> **ТЕКСТ ДЛЯ ЧТЕНИЯ**
Вот в такой обстановке жили мы недели три. Нас сортировали, проверяли и готовили к дальнейшему этапу. В один нехороший день у Николая Алексеевича украли все вещи. Он, огорчённый и растерянный, ходил по бараку и наивно спрашивал, кто взял его вещи. В ответ слышались едкие и злые слова, где-то отвечали, что вещи взял Яшка, а когда Николай Алексеевич спрашивал, какой Яшка, слышалась гнусная, грязная похабная рифма. <…>
Я сказал Николаю Алексеевичу, что о вещах думать уже нечего, – они давно вынесены из барака и проданы, что нам надо держаться друг друга, чтобы было меньше обид от нечисти, нас окружающей. Мы рядом поселились на жердях, и началась наша лагерная жизнь».

> **МАТЕРИАЛ**
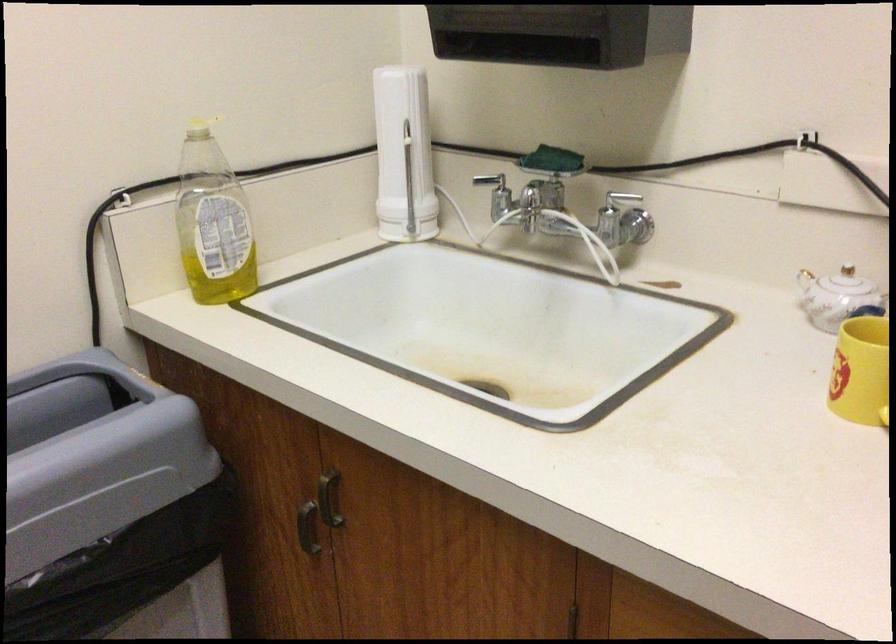
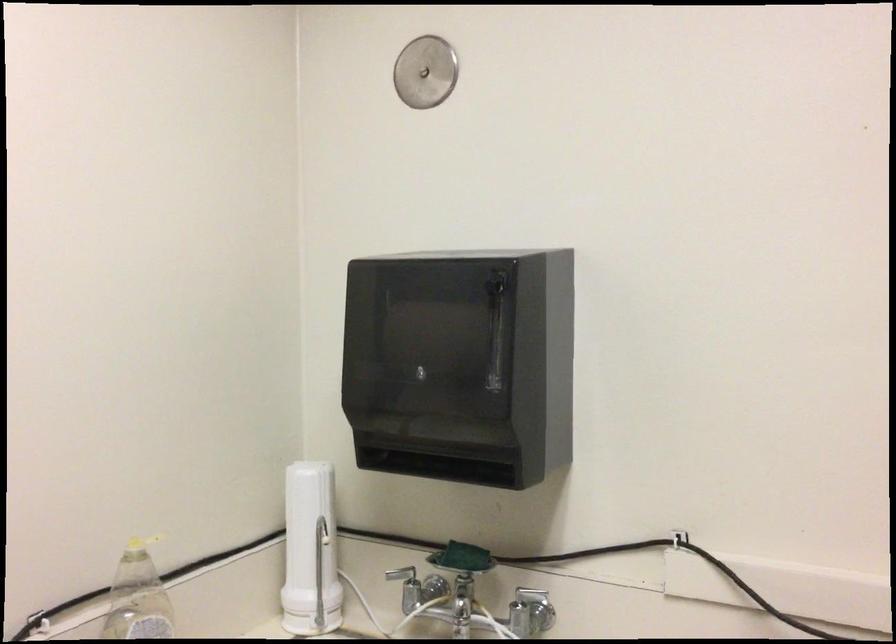
In a continuous first-person perspective shot, in which direction is the camera moving?

The cameraman moved toward left, backward.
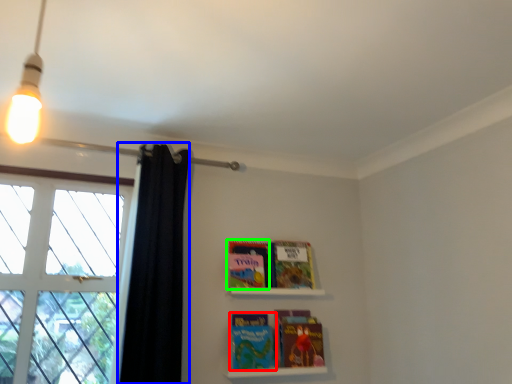
Question: Which is farther away from paperback book (highlighted by a red box)? shower curtain (highlighted by a blue box) or paperback book (highlighted by a green box)?

Choices:
 (A) shower curtain
 (B) paperback book

Answer: (A)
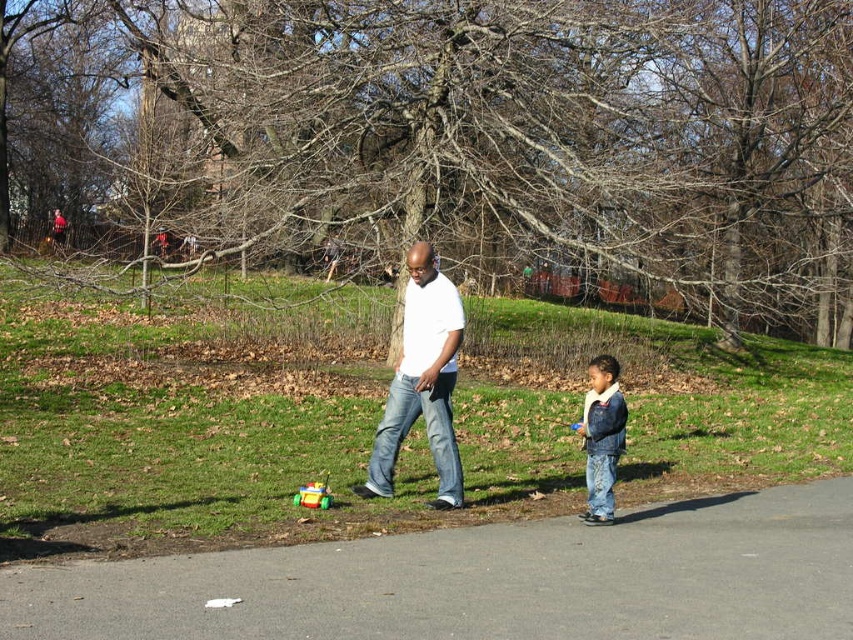
You are planning to place a picnic blanket in the park. Based on the scene, which area would be more suitable for a picnic between the green grass at center and the gray asphalt pavement at lower center? Explain your reasoning.

The green grass at center is bigger than the gray asphalt pavement at lower center, making it a more suitable area for a picnic as it provides a larger space to spread out the blanket comfortably.

You are a photographer planning to take a picture of the green grass at center and the white matte shirt at center. Which object will appear wider in the photo?

The green grass at center will appear wider in the photo because its width is larger than that of the white matte shirt at center.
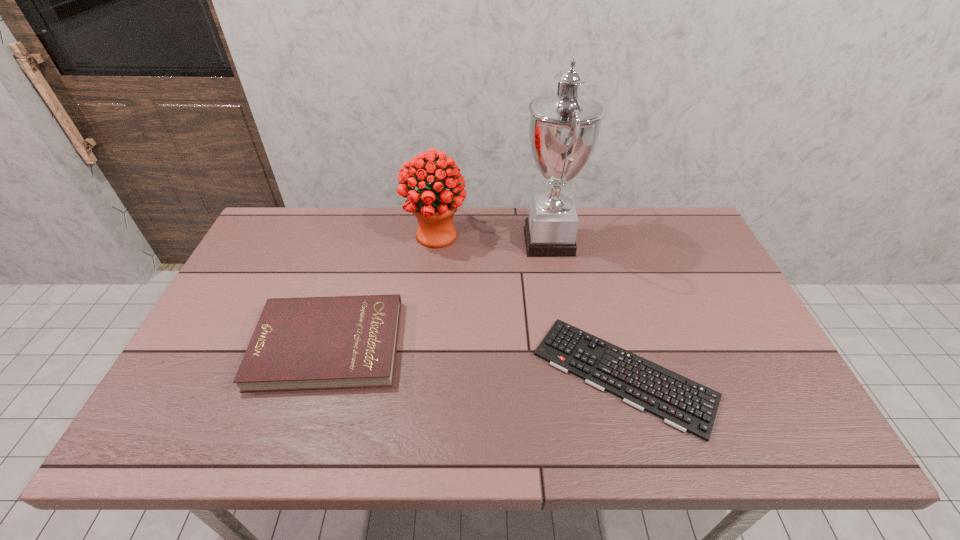
Identify the location of free space between the computer keyboard and the bouquet. The image size is (960, 540). (530, 305).

Choose which object is the third nearest neighbor to the trophy cup. Please provide its 2D coordinates. Your answer should be formatted as a tuple, i.e. [(x, y)], where the tuple contains the x and y coordinates of a point satisfying the conditions above.

[(307, 343)]

What are the coordinates of `object that is the closest to the hardback book` in the screenshot? It's located at (434, 206).

Locate an element on the screen. This screenshot has width=960, height=540. free space that satisfies the following two spatial constraints: 1. at the front view of the computer keyboard; 2. on the right side of the tallest object is located at coordinates (572, 375).

Locate an element on the screen. vacant point that satisfies the following two spatial constraints: 1. on the front side of the third shortest object; 2. on the left side of the shortest object is located at coordinates (420, 375).

You are a GUI agent. You are given a task and a screenshot of the screen. Output one action in this format:
    pyautogui.click(x=<x>, y=<y>)
    Task: Click on the free spot that satisfies the following two spatial constraints: 1. on the back side of the shortest object; 2. at the front view of the tallest object
    The image size is (960, 540).
    Given the screenshot: What is the action you would take?
    pyautogui.click(x=587, y=241)

This screenshot has width=960, height=540. I want to click on vacant space that satisfies the following two spatial constraints: 1. at the front view of the trophy cup; 2. on the right side of the shortest object, so click(x=572, y=375).

Locate an element on the screen. The image size is (960, 540). vacant region that satisfies the following two spatial constraints: 1. on the front side of the third tallest object; 2. on the left side of the shortest object is located at coordinates (319, 375).

At what (x,y) coordinates should I click in order to perform the action: click on vacant space that satisfies the following two spatial constraints: 1. at the front view of the trophy cup; 2. on the front side of the third tallest object. Please return your answer as a coordinate pair (x, y). Looking at the image, I should click on (567, 344).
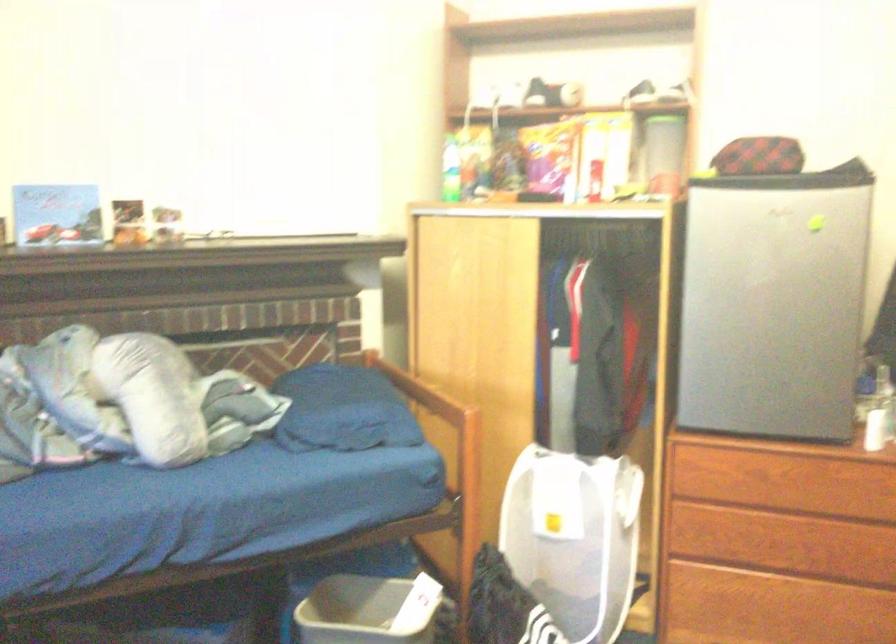
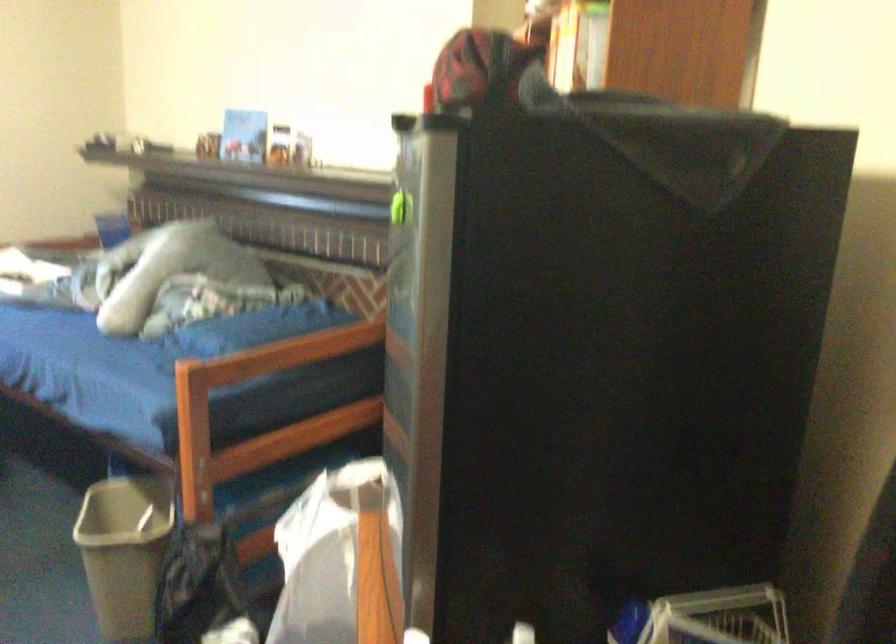
Question: I am providing you with two images of the same scene from different viewpoints. Please identify which objects are invisible in image2.

Choices:
 (A) clear plastic container
 (B) white stair railing
 (C) red and black cap
 (D) green magnetic clip

Answer: (A)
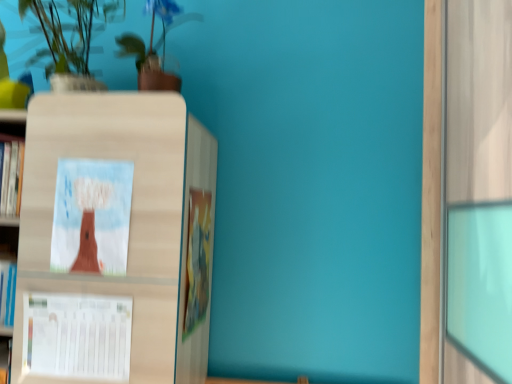
Question: In terms of width, does matte paper tree at center, arranged as the first book cover when viewed from the top, look wider or thinner when compared to hardcover book at center?

Choices:
 (A) thin
 (B) wide

Answer: (A)

Question: Based on their positions, is matte paper tree at center, acting as the second book cover starting from the bottom, located to the left or right of hardcover book at center?

Choices:
 (A) right
 (B) left

Answer: (B)

Question: Estimate the real-world distances between objects in this image. Which object is farther from the matte paper tree at center, acting as the second book cover starting from the bottom?

Choices:
 (A) green matte plant at upper left, the 1th houseplant when ordered from left to right
 (B) green matte plant at upper center, arranged as the second houseplant when viewed from the left
 (C) hardcover book at center
 (D) white paper calendar at lower left, marked as the 1th book cover in a bottom-to-top arrangement

Answer: (B)

Question: Estimate the real-world distances between objects in this image. Which object is closer to the matte paper tree at center, acting as the second book cover starting from the bottom?

Choices:
 (A) white paper calendar at lower left, marked as the second book cover in a top-to-bottom arrangement
 (B) hardcover book at center
 (C) green matte plant at upper left, which is counted as the second houseplant, starting from the right
 (D) green matte plant at upper center, which is counted as the 1th houseplant, starting from the right

Answer: (A)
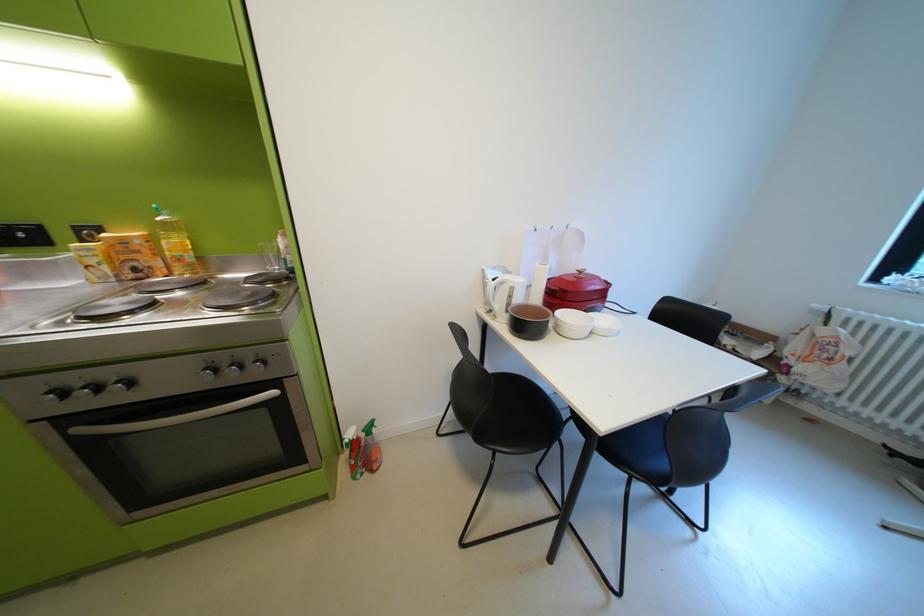
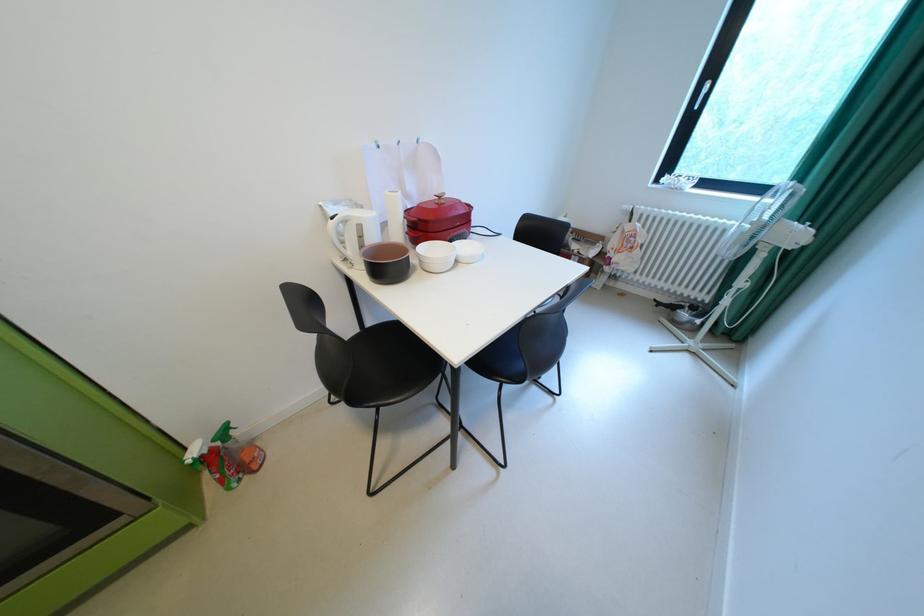
Find the pixel in the second image that matches (x=590, y=273) in the first image.

(450, 198)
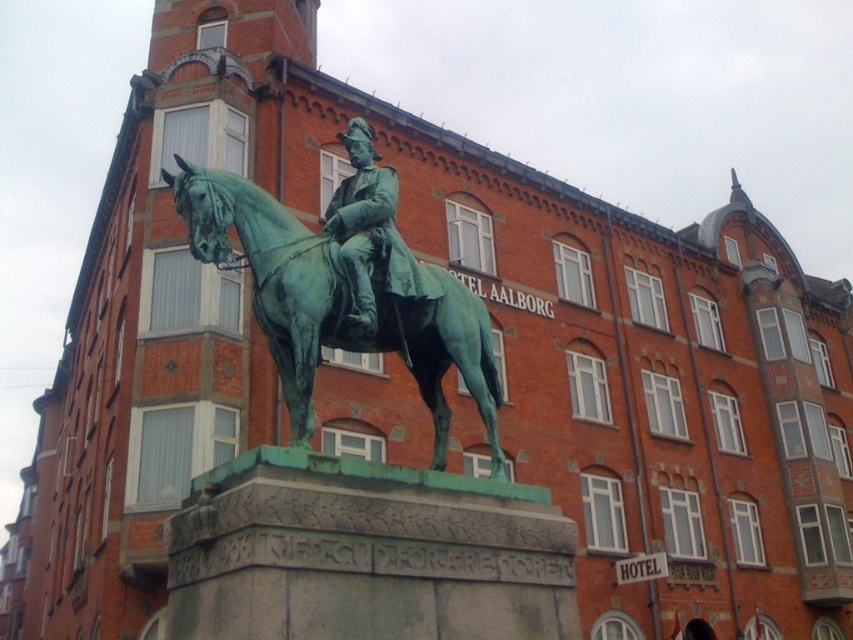
You are standing at point A, which is at coordinates point [363,314]. You want to move to point B, which is at coordinates point [450,285]. Which direction should you move to reach point B from point A?

To reach point B from point A, you should move towards the north because point [450,285] is behind point [363,314].

You are standing in front of the building and want to take a photo of the green patina horse at center and the green patina bronze statue at center. Which object should you focus on first if you want to capture both in the same frame without moving your camera?

You should focus on the green patina bronze statue at center first because the green patina horse at center is positioned under it, so adjusting focus to the statue ensures both are in the frame.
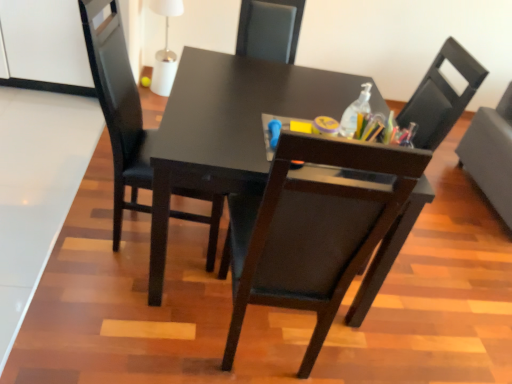
Identify the location of vacant space that is to the left of clear plastic bottle at upper right. (298, 109).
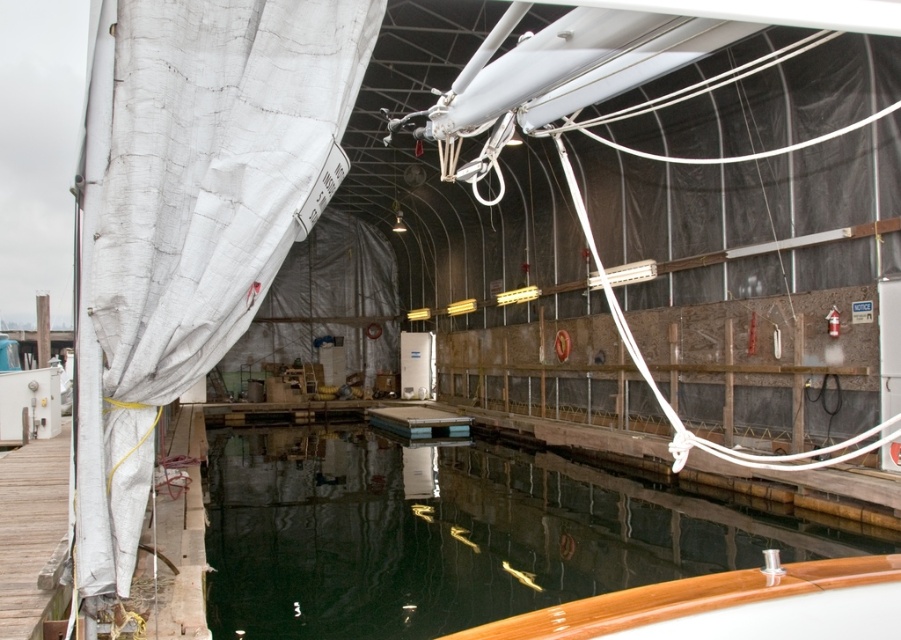
You are standing inside the boat maintenance facility and notice the white fabric curtain at left and the dark reflective water at center. Which object is located above the other?

The white fabric curtain at left is positioned over the dark reflective water at center, so it is located above the water.

You are standing in the boat maintenance facility and want to know where the dark reflective water at center is located. Can you describe its position using coordinates?

The dark reflective water at center is located at coordinates point (447, 534).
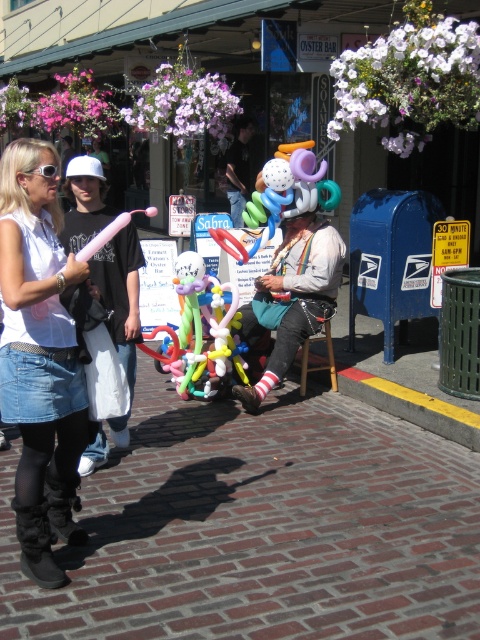
Question: Can you confirm if brick pavement at lower center is positioned above shiny black jacket at center?

Choices:
 (A) yes
 (B) no

Answer: (B)

Question: Among these points, which one is nearest to the camera?

Choices:
 (A) (164, 404)
 (B) (199, 364)
 (C) (264, 291)
 (D) (44, 173)

Answer: (D)

Question: Which point is closer to the camera?

Choices:
 (A) sunglasses at upper left
 (B) multicolored balloon sculpture at center
 (C) multicolored rubber balloon animal at center

Answer: (A)

Question: Which point appears farthest from the camera in this image?

Choices:
 (A) (230, 184)
 (B) (2, 394)
 (C) (45, 164)
 (D) (187, 376)

Answer: (A)

Question: Does multicolored balloon sculpture at center appear on the right side of shiny black jacket at center?

Choices:
 (A) yes
 (B) no

Answer: (A)

Question: Can you confirm if brick pavement at lower center is positioned below multicolored rubber balloon animal at center?

Choices:
 (A) yes
 (B) no

Answer: (A)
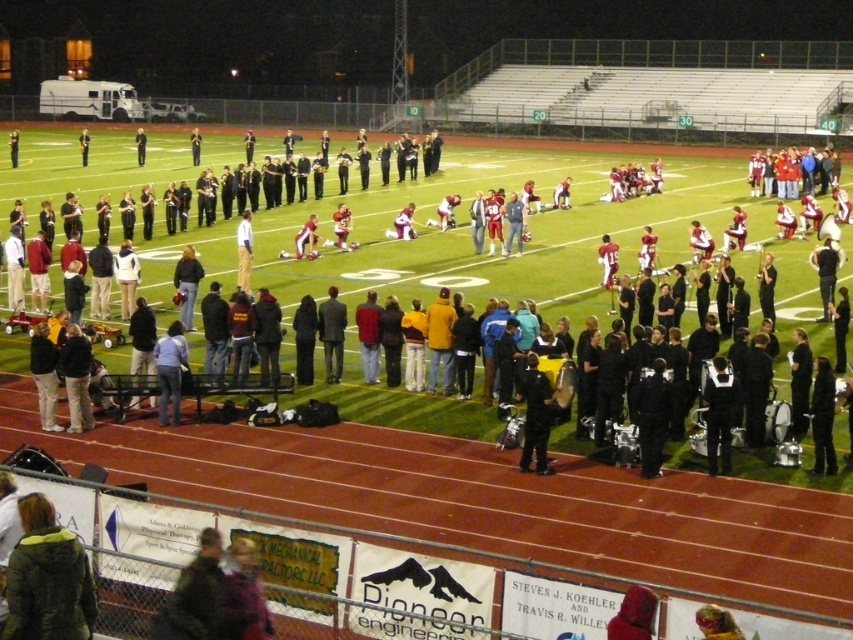
You are a photographer at the stadium and want to capture both the point at location (142, 141) and the point at (83, 152) in your photo. Which point will appear closer to the edge of the frame if the camera is positioned to focus on the closer object?

The point at (83, 152) is closer to the camera, so when focusing on it, the point at (142, 141) will appear farther away and thus closer to the edge of the frame.

You are a photographer trying to capture the halftime show. You want to position yourself so that the black uniform at center is in the center of your photo. What coordinates should you aim for?

The black uniform at center is located at coordinates 0.650 on the x axis and 0.628 on the y axis. To center it in your photo, aim for those coordinates.

You are a photographer standing at the edge of the football field. You notice two people in the center of the field wearing a black uniform at center and a light blue shirt at center. Which one do you think is taller?

The black uniform at center is much taller than the light blue shirt at center.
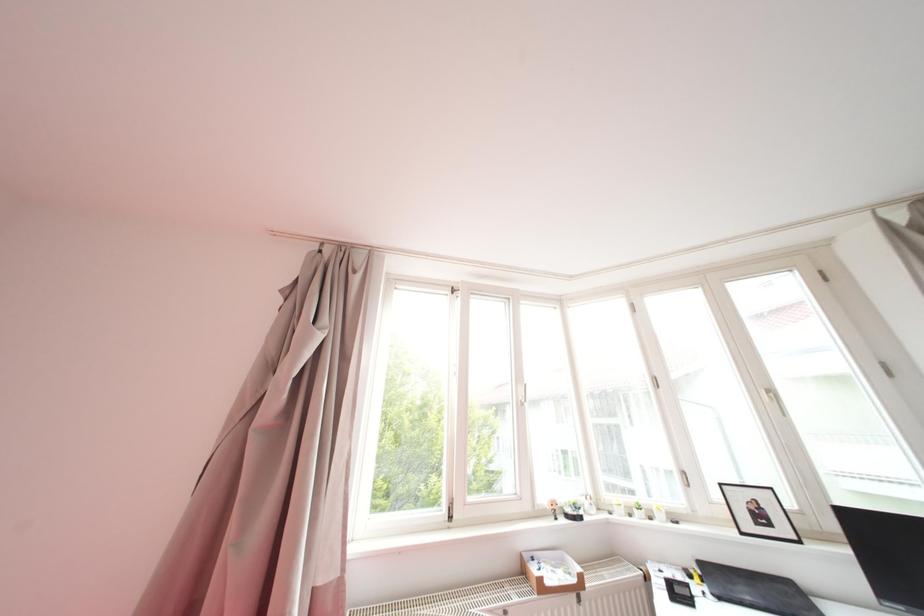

> **ЗАДАНИЕ**
Перепишите слово в слово весь отрывок о начале лагерной жизни.

> **ИТОГОВЫЙ ОТВЕТ**
Вот в такой обстановке жили мы недели три. Нас сортировали, проверяли и готовили к дальнейшему этапу. В один нехороший день у Николая Алексеевича украли все вещи. Он, огорчённый и растерянный, ходил по бараку и наивно спрашивал, кто взял его вещи. В ответ слышались едкие и злые слова, где-то отвечали, что вещи взял Яшка, а когда Николай Алексеевич спрашивал, какой Яшка, слышалась гнусная, грязная похабная рифма. <…>
Я сказал Николаю Алексеевичу, что о вещах думать уже нечего, – они давно вынесены из барака и проданы, что нам надо держаться друг друга, чтобы было меньше обид от нечисти, нас окружающей. Мы рядом поселились на жердях, и началась наша лагерная жизнь».